Market saturation is a situation that arises when the volume of a product or service in a marketplace has been maximized. At the point of saturation, a company can only achieve further growth through new product improvements, by taking existing market share from competitors or through a rise in overall consumer demand.

BREAKING DOWN Market Saturation

Market saturation can be both microeconomic or macroeconomic. From a micro perspective, market saturation is the point when a specific market is no longer providing new demand for an individual firm. This is most often the case when a company faces fierce competition or has a reduction in the market's need for its product or service. From a macro perspective, market saturation occurs when an entire customer base has been serviced, and there are no new customer acquisition opportunities for any firm operating in the industry.

To stop this phenomenon, many companies have intentionally designed their products to "wear down" or otherwise need replacement at some point. For example, selling light bulbs that never burned out would limit consumer demand for some of General Electric's products. The problem of market saturation has also caused many companies to change their revenue models, especially when product sales begin to slow. IBM, for example, smartly changed its business model toward providing recurring services once it saw saturation in the large computer server market.

Ways to Stand Out in a Saturated Market

Even in light of market saturation, many companies choose to remain in operation. When a company operates in a saturated market, there are a few concepts and strategies that they can use to stand out, remain solvent and possibly even increase sales. The first is creativity. In a saturated market, a company's product or service offering has to be more innovative than that of its competitors to entice customers to buy.

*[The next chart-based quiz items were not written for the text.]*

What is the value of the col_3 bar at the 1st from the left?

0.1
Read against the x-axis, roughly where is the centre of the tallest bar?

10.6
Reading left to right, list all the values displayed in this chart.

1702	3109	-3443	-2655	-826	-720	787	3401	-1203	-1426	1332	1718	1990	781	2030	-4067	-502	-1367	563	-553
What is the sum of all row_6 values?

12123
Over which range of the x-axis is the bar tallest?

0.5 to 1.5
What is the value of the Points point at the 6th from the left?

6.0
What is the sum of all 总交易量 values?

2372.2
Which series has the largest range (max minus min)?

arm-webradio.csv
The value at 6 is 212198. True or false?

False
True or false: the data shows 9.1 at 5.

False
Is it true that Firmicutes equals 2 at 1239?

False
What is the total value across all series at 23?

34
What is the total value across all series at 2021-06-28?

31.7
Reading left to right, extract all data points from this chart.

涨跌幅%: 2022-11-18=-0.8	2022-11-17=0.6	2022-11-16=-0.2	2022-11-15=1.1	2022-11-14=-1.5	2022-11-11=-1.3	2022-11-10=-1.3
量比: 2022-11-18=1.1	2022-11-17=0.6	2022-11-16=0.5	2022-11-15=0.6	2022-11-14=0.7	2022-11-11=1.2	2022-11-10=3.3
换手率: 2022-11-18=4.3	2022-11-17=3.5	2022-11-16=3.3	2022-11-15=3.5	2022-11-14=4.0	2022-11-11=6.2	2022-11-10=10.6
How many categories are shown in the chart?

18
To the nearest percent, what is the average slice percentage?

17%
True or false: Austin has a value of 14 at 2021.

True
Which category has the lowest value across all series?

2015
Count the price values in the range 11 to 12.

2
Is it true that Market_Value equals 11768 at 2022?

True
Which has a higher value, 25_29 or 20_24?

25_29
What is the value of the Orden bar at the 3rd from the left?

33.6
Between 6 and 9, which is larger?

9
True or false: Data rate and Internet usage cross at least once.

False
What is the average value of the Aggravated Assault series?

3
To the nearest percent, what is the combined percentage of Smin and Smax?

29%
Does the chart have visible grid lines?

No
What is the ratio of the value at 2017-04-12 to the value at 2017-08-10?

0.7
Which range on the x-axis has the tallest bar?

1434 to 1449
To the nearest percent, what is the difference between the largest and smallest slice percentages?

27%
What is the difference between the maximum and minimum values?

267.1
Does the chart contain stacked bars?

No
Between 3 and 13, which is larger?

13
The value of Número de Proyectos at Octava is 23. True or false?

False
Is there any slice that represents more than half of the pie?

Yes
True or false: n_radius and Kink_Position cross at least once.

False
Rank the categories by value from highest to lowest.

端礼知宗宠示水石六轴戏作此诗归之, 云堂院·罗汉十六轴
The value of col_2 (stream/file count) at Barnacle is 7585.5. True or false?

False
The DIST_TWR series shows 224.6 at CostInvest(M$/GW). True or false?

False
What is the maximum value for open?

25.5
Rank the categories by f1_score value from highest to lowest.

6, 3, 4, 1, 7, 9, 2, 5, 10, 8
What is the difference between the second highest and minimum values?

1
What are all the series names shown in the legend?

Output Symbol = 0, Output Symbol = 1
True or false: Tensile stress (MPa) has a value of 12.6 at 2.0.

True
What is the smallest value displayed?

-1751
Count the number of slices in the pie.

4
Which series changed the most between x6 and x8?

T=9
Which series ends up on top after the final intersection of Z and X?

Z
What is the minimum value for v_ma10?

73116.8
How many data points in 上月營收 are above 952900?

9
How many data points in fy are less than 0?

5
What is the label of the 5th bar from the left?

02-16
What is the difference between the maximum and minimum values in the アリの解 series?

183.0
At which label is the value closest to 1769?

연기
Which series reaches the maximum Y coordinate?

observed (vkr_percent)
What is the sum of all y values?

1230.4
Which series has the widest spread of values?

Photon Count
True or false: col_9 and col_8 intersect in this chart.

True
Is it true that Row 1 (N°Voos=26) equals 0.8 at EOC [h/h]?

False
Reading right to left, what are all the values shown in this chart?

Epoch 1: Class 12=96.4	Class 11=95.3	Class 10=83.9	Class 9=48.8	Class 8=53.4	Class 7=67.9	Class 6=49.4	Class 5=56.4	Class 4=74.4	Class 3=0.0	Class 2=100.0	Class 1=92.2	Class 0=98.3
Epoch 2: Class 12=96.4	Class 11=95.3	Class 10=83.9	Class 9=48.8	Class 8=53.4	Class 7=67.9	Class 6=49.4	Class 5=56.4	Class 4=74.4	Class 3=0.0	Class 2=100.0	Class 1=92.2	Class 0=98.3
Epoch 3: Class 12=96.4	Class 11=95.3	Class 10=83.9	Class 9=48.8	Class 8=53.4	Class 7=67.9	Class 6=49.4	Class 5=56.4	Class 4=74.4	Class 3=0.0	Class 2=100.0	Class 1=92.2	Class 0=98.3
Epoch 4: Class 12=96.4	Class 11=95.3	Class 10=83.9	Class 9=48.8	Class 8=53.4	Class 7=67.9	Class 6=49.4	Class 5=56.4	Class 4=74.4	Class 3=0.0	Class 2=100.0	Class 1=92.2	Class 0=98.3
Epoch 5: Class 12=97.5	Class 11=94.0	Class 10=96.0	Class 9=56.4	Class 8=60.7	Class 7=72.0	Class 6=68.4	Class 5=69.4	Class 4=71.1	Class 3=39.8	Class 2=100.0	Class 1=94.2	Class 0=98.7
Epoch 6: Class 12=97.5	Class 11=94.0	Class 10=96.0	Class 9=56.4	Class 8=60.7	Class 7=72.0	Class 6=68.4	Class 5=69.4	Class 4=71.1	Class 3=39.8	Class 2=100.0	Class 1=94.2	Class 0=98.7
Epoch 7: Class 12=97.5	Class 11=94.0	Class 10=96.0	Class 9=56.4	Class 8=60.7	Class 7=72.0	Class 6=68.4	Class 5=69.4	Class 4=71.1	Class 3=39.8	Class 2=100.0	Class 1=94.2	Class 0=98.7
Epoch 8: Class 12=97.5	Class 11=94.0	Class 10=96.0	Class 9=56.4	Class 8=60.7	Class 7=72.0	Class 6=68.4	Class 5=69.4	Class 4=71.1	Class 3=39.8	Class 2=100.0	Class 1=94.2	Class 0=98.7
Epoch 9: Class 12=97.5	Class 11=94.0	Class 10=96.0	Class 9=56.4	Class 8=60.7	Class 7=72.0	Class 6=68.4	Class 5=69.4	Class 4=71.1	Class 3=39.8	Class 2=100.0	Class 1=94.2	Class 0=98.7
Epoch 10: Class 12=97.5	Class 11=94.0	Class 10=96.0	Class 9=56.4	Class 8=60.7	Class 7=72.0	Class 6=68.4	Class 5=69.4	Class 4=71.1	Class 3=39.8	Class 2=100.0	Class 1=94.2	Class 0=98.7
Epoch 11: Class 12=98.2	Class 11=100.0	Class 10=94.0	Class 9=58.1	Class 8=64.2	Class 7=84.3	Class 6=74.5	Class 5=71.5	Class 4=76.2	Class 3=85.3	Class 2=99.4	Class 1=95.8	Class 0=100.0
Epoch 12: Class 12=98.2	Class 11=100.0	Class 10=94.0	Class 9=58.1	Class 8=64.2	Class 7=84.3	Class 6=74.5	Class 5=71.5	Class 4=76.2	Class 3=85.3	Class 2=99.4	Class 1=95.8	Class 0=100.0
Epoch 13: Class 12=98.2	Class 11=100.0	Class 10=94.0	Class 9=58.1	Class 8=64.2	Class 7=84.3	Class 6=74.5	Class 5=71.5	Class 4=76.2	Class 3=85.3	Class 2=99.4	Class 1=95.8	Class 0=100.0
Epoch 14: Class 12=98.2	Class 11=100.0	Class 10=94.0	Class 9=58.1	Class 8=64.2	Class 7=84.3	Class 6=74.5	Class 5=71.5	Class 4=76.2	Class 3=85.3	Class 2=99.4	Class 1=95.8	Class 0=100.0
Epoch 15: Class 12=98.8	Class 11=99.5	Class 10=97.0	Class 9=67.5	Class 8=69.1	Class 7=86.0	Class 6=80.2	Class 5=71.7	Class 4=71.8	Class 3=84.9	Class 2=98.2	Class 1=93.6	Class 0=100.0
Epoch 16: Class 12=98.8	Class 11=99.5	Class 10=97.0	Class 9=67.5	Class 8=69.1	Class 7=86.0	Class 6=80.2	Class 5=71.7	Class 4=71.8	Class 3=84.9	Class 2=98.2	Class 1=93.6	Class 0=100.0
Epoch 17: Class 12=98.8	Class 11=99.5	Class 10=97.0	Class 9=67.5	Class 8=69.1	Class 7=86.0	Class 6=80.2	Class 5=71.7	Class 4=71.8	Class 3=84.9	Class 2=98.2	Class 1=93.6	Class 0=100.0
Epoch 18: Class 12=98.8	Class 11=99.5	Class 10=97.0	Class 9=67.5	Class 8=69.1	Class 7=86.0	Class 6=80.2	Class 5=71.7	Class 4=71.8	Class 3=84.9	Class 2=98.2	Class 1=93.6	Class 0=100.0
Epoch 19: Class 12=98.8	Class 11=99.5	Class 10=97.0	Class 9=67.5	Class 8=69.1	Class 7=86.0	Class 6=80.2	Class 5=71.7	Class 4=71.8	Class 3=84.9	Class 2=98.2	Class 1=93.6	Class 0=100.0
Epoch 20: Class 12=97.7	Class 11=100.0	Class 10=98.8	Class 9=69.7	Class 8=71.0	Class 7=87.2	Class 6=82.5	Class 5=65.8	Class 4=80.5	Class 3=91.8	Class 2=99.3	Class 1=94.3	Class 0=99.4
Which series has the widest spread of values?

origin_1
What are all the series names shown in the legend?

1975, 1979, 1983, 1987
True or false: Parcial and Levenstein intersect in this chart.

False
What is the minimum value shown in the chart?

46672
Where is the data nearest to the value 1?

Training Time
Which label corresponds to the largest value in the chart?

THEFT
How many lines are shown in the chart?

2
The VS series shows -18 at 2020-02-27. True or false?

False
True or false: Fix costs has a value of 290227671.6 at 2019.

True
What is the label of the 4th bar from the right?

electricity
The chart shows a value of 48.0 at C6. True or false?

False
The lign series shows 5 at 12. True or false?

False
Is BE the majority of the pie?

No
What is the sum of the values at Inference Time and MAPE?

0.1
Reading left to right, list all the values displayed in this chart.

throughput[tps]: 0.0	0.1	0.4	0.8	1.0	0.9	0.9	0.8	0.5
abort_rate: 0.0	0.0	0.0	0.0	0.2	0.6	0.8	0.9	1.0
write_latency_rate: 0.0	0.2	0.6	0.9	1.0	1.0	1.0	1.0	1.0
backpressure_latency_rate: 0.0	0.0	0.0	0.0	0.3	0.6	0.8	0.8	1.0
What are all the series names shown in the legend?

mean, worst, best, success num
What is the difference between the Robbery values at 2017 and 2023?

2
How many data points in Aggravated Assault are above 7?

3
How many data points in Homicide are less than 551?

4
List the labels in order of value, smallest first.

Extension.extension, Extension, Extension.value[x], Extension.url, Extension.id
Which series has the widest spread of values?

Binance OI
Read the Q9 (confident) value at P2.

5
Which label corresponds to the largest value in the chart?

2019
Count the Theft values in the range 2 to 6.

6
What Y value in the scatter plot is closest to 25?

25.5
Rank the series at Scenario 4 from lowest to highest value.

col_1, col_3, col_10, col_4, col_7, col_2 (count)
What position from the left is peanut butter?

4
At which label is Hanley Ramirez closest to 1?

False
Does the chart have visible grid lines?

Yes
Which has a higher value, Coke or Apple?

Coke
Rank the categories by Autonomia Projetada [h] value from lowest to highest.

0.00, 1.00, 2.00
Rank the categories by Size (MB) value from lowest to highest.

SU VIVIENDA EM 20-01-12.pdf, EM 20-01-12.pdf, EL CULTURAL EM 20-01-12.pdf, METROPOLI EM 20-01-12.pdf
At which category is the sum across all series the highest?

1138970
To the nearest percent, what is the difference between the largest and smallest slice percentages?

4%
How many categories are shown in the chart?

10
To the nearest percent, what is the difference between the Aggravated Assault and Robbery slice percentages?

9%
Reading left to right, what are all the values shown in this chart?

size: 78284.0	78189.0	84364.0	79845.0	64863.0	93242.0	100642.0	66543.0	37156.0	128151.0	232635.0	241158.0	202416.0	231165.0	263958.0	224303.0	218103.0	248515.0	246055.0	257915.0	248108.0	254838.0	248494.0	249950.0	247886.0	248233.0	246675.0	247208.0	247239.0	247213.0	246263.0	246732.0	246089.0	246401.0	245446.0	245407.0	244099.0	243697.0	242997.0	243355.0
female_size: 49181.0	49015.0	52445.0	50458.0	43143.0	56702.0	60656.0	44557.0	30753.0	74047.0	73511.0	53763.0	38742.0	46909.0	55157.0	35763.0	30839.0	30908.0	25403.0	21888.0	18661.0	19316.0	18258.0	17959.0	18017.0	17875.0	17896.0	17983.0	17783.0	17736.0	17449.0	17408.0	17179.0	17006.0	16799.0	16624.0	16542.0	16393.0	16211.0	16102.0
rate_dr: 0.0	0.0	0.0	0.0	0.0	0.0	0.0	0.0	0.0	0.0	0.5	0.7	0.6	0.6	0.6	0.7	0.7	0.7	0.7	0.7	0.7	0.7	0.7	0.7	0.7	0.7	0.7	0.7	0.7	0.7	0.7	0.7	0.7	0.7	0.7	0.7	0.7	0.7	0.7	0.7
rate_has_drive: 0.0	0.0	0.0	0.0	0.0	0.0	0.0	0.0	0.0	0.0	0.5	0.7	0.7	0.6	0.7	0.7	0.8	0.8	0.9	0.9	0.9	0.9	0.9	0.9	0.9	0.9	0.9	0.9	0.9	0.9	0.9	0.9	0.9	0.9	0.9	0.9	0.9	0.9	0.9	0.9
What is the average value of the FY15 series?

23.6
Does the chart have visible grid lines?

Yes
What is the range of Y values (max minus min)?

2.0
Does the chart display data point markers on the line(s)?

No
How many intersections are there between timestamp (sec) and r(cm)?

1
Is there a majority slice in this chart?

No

The second way to stand out is through effective pricing. Companies can approach this one of two ways. A company can either choose to become the low-cost provider of a product or service, or it can decide to operate as a premium option for the product or service. Either strategy requires competitive pricing against other companies that choose the same pricing structure; however, companies that operate in a saturated market usually end up waging "price wars" with each other, continuously undercutting prices to attract customers. Using unique marketing strategies is a final way a company can stand out in a saturated market. When a market is saturated with product and service options, especially when those options are somewhat homogeneous, effective marketing is often the difference maker for a company.